Bitcoin Slips Back to $20,000 Range After Traders Send Almost $85,000 to Exchanges

Bitcoin has once again failed to preserve the support levels from recent weeks. Prices have dipped almost 9% in recent days, falling down from $21,000. It’s a bearish market once again for the millionth time this year in the wake of the impending financial recession. Key rate hikes are supposed to be announced by the Fed in the next week, creating risk-asset markets. Bitcoin proved very sensitive to these matters, once again dropping the $21,000 level.

Currently trading for just over $20,000, there are rumors that it could once again slip below that level. US equities face similar woes. S&P 500 is also down, while the Nasdaq composite index is 4% lower than the weekend. Until the Fed stops its rate hikes, the price will continue dropping.

Red-Hot CPI Also a Problem

In late August, the CPI turned up 8.3% instead of 8.1% as expected. The Consumer Price Index’s annual increase was much higher than expected as global financial markets took a trip south. Market participants have realized that the Fed must increase the rates in order to keep inflation at bay, which is already rampant as is.

On Tuesday, Bitcoin traders were pretty bullish, resulting in a resistance that nearly had a spike at $23,000. It was short-lived, though, as it sparked a 7.5% sell-off in price that resulted in a new Bitcoin price low of just over $21K. The early Tuesday rally was noticed by some experts who highlighted that the world’s top cryptocurrency is on a run.
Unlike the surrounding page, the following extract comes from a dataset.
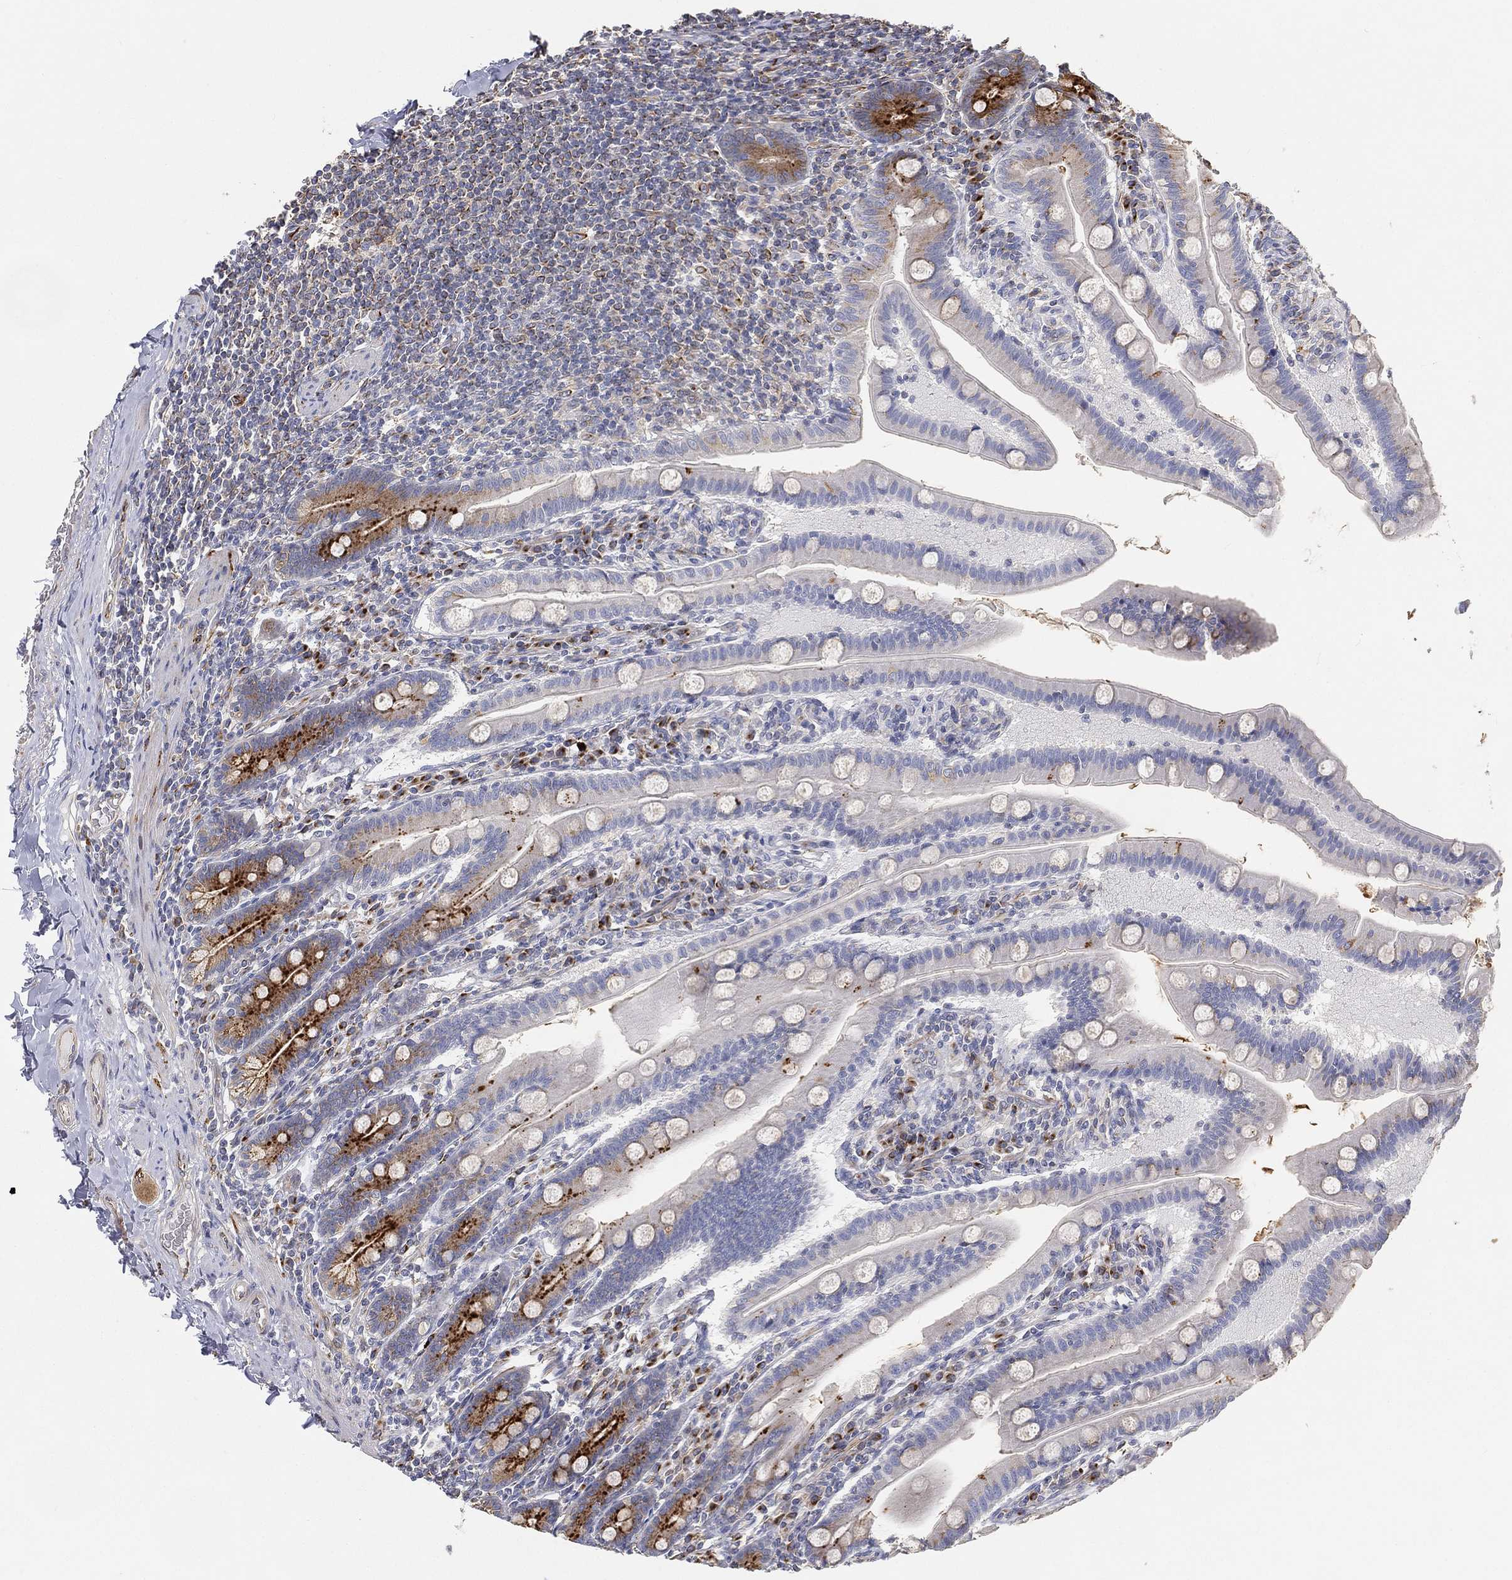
{"staining": {"intensity": "strong", "quantity": "<25%", "location": "cytoplasmic/membranous"}, "tissue": "small intestine", "cell_type": "Glandular cells", "image_type": "normal", "snomed": [{"axis": "morphology", "description": "Normal tissue, NOS"}, {"axis": "topography", "description": "Small intestine"}], "caption": "A medium amount of strong cytoplasmic/membranous staining is identified in approximately <25% of glandular cells in normal small intestine. (Stains: DAB (3,3'-diaminobenzidine) in brown, nuclei in blue, Microscopy: brightfield microscopy at high magnification).", "gene": "TMEM25", "patient": {"sex": "male", "age": 66}}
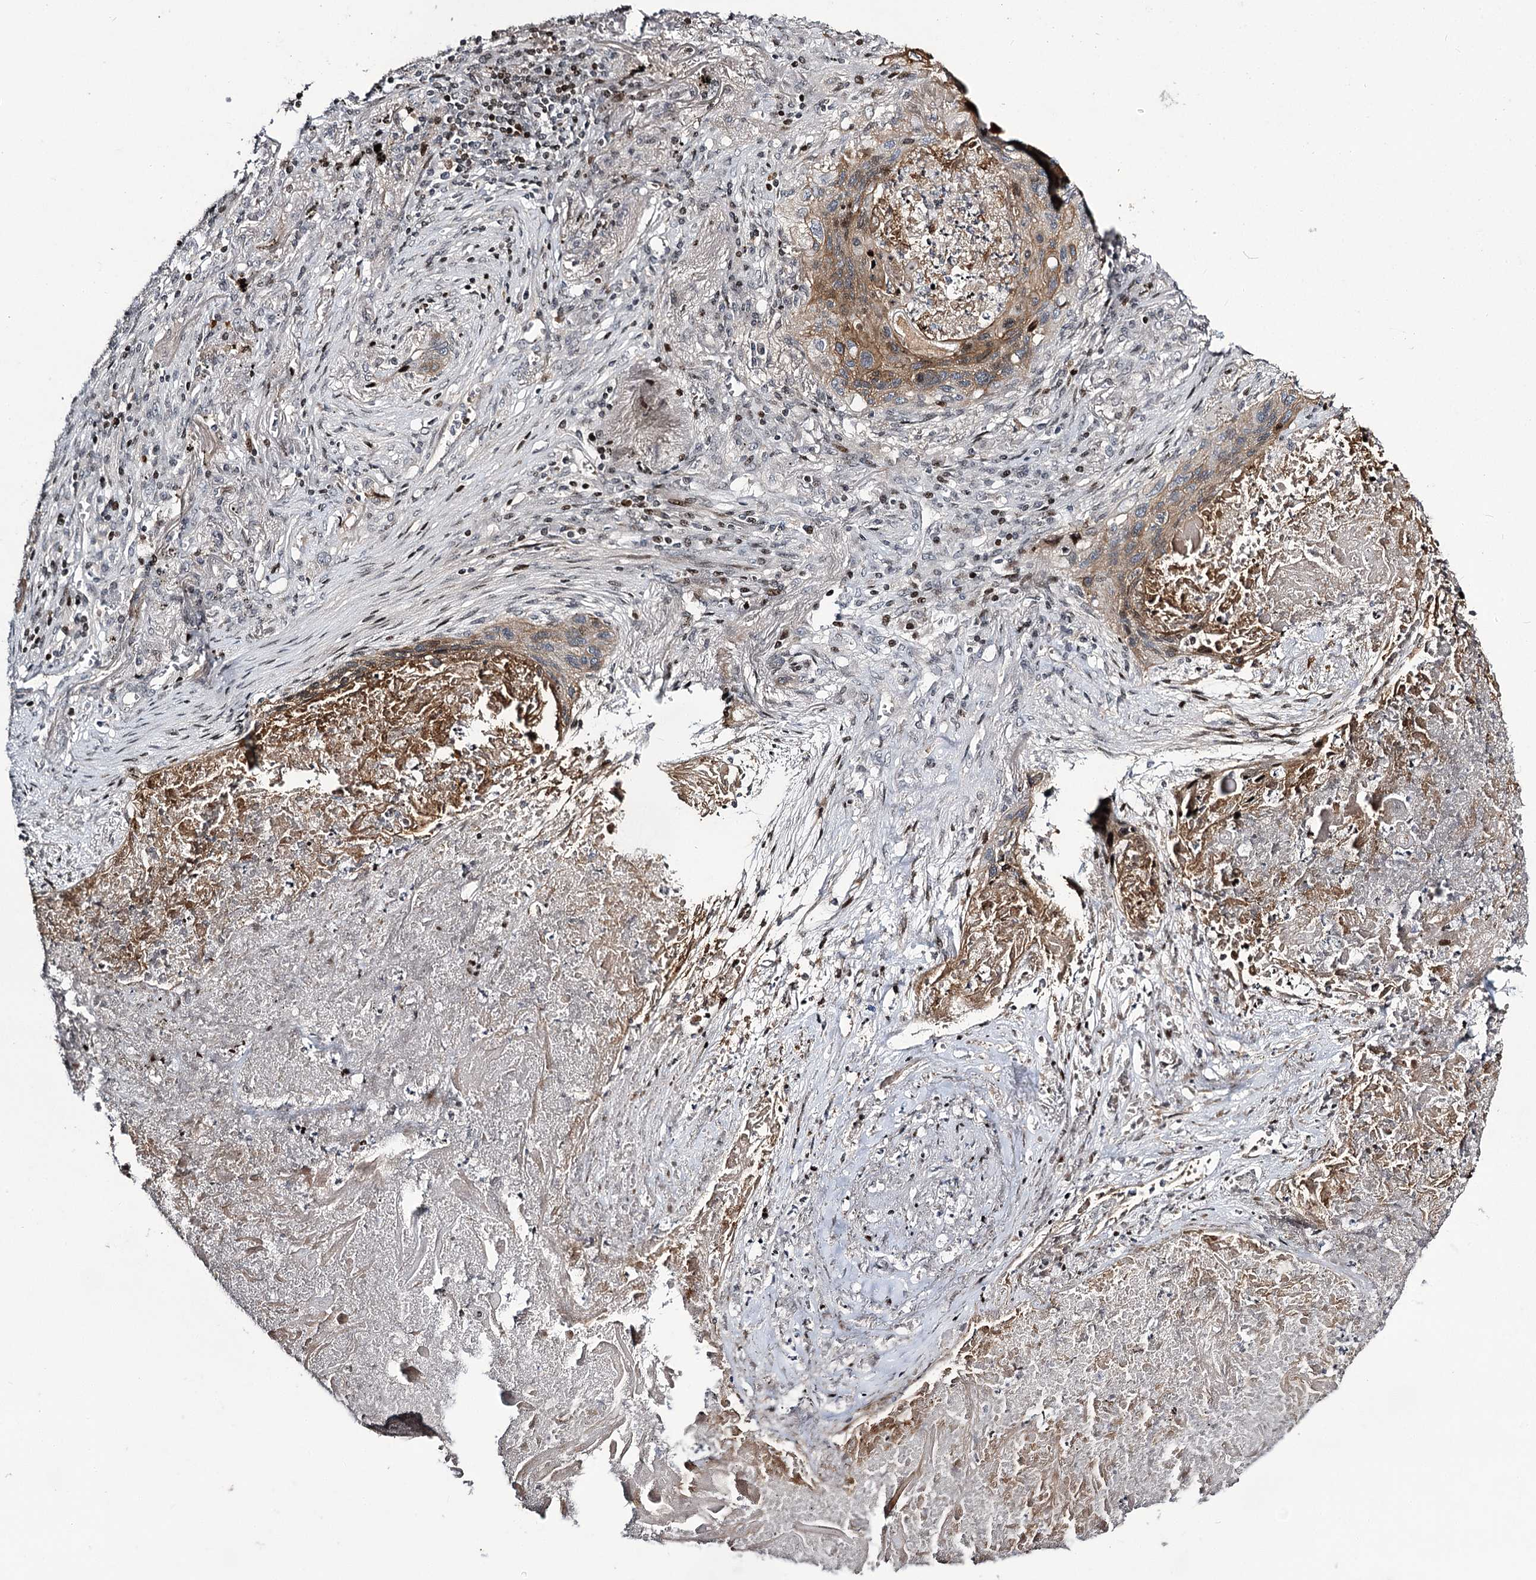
{"staining": {"intensity": "moderate", "quantity": "<25%", "location": "cytoplasmic/membranous"}, "tissue": "lung cancer", "cell_type": "Tumor cells", "image_type": "cancer", "snomed": [{"axis": "morphology", "description": "Squamous cell carcinoma, NOS"}, {"axis": "topography", "description": "Lung"}], "caption": "IHC micrograph of lung cancer stained for a protein (brown), which shows low levels of moderate cytoplasmic/membranous expression in about <25% of tumor cells.", "gene": "ITFG2", "patient": {"sex": "female", "age": 63}}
Bulls have managed to negate a price downtrend on the daily chart, although recent gains suggest that a near-term market bottom in in place. Prices can still continue working sideways to go higher in the near term, giving traders and holders some hope.

However, if sell-offs like Tuesday continue again, the price declines will go deeper. It’s been almost a year since Bitcoin peaked in November 2021, and there’s no sign it’ll go that high ever again. At least it seems impossible, although no one can know with Bitcoin’s volatility.

Bear Market Close to Its End?

The fact that it’s been nearly a year since Bitcoin peaked may spell the end of its bear run. Historically, bear trends find their absolute bottom after 365 days. There’s still just a couple of months for that cycle to reach its end, which might mark off a new bull run. At least we all hope so.

But, things may go even worse before they get better. Independent market analyst Il Capo of Crypto says that Bitcoin could drop further down to the $14K-$16K range before it goes bullish. He also suggested that it may rise to $23K, but that wouldn’t be the bullish point.

On a global scale, the cryptocurrency market is still dominated by Bitcoin (40%). It stands at over $1,023 trillion, with hopes of it going higher. It’s all a bit too much to bear at the moment, but things might look better by the end of the year.